The Internet is killing the highstreet. Specifically it is killing some particular types of shops: the shops which sell a particular type of product that you buy based on its features rather than its feel in your hands.
Because in the days before google, when all we had was fire and that new-fangled wheel thing, people who wanted to buy - say - an SLR camera would go to their local camera shop and ask for advice. Then, having got the advice they would buy the camera. These days they go on the Internet and look for advice. If they find the advice they buy the camera on the Internet. If they don't find the advice, they go to the camera shop and ask. Before going home and buying the camera on the Internet.

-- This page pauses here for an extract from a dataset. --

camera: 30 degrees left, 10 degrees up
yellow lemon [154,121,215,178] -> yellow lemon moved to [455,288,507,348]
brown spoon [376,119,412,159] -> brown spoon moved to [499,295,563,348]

No highstreet shops are only good for
Things you need right now
Things you need to look at and touch as you buy them
The expert is gone. Almost. Apple Stores are the exception.

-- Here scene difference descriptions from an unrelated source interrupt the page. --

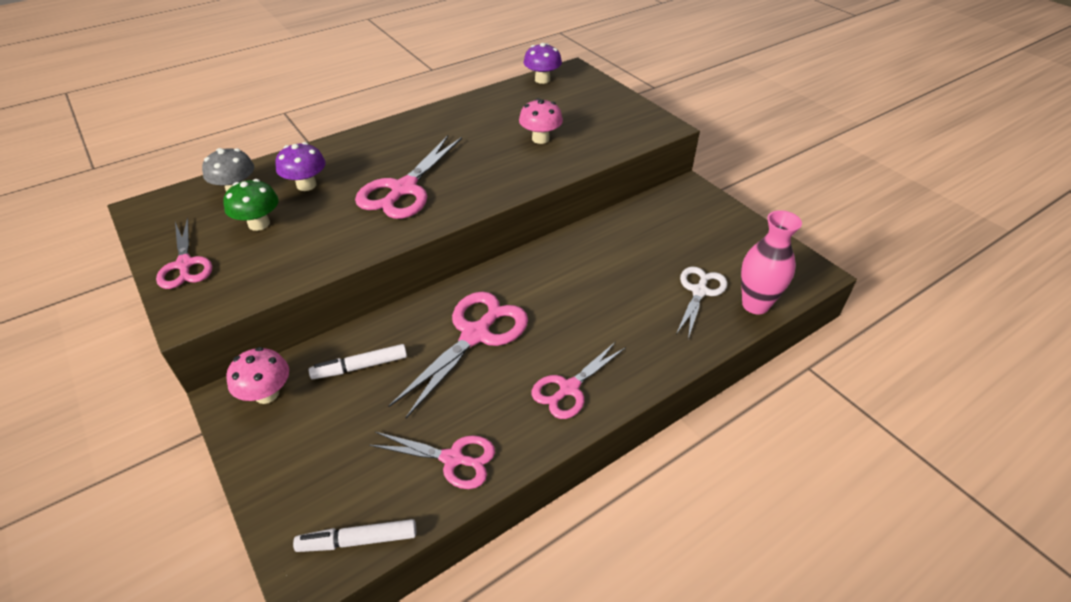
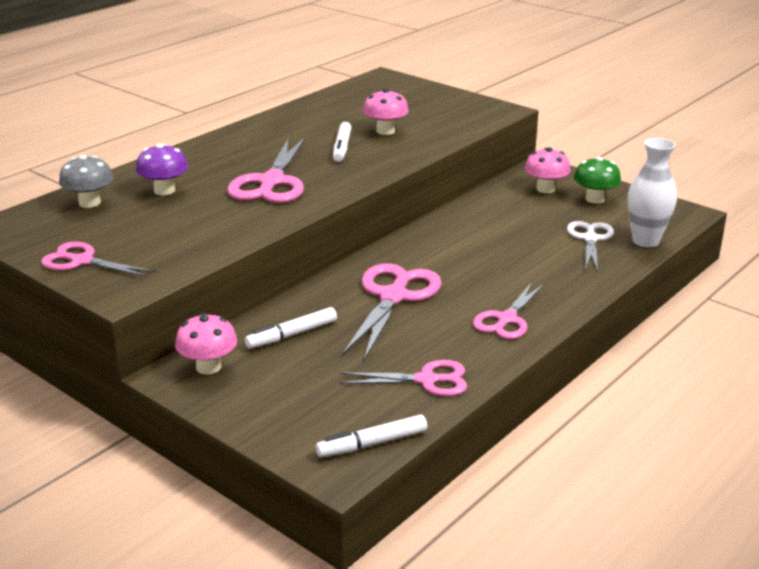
camera: 15 degrees left, 15 degrees down
pink scissors [156,217,212,289] -> pink scissors turned 150 degrees clockwise [41,242,156,277]
green mushroom [223,179,279,231] -> green mushroom moved to [574,157,621,204]
purple mushroom [523,43,562,84] -> none
pink vase [741,210,802,314] -> white vase [628,138,677,247]
none -> white marker [333,122,351,162]
none -> pink mushroom [524,147,571,193]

Because Apple don't care if you buy things from their shop. If you ask advice in their shop, then buy online, Apple still win. Apple stores are a good deal for apple even if they only break even - the stores don't need to make a profit (though high footfall is a necessity)
So in the future we will see more shops run by the manufacturers of products, in order to provide assistance to people who want to buy their product.

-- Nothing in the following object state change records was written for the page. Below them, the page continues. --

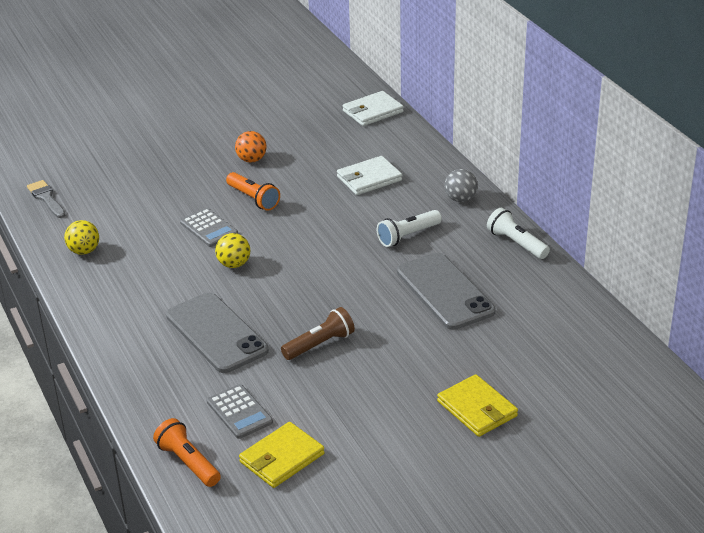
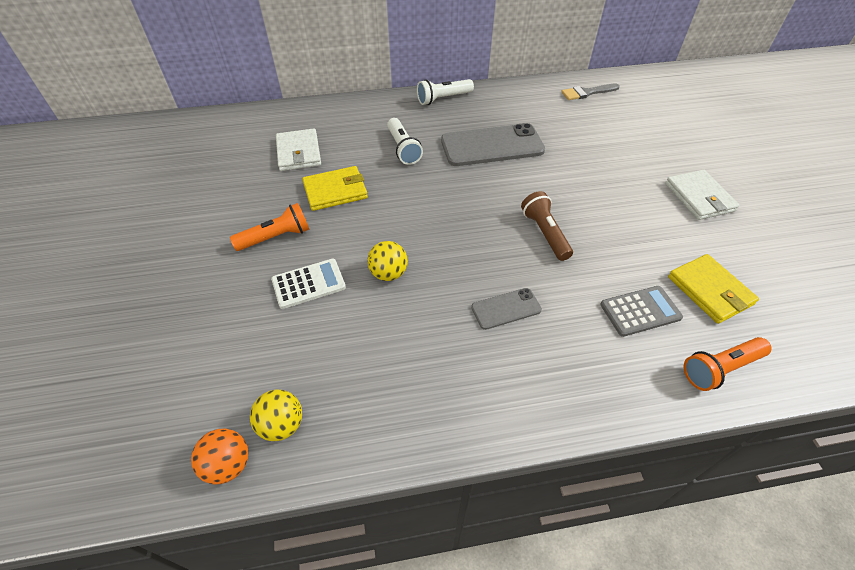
camera: 75 degrees left, 15 degrees up
grey brush [27,180,66,218] -> grey brush moved to [561,84,620,100]
grey phone [166,292,269,373] -> grey phone [471,288,542,330], size x0.51
grey calculator [180,208,238,247] -> white calculator [271,259,346,309]
orange ball [235,131,266,163] -> orange ball moved to [191,429,248,484]
white wallet [343,91,404,126] -> white wallet moved to [665,170,739,220]
yellow wallet [437,374,518,437] -> yellow wallet moved to [302,166,368,211]
grey ball [444,169,478,202] -> none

This could be like the Apple store (for, say, canon cameras)
But it could also be a Google cafe (with lessons and tech talks, and free surfing)
Or a Heinz food shop (with cooking demos, and free recipes)
What we won't see in the future are mobile phone shops like "Carphone Warehouse", because they'll all be online. Instead we'll see more Orange stores. And Maybe HTC stores. Just possibly there will also be Android and Windows 7 stores too... Three different approaches, but none of them require the shop itself to make money - the shop is an added extra that you pay for in the price of the product you buy.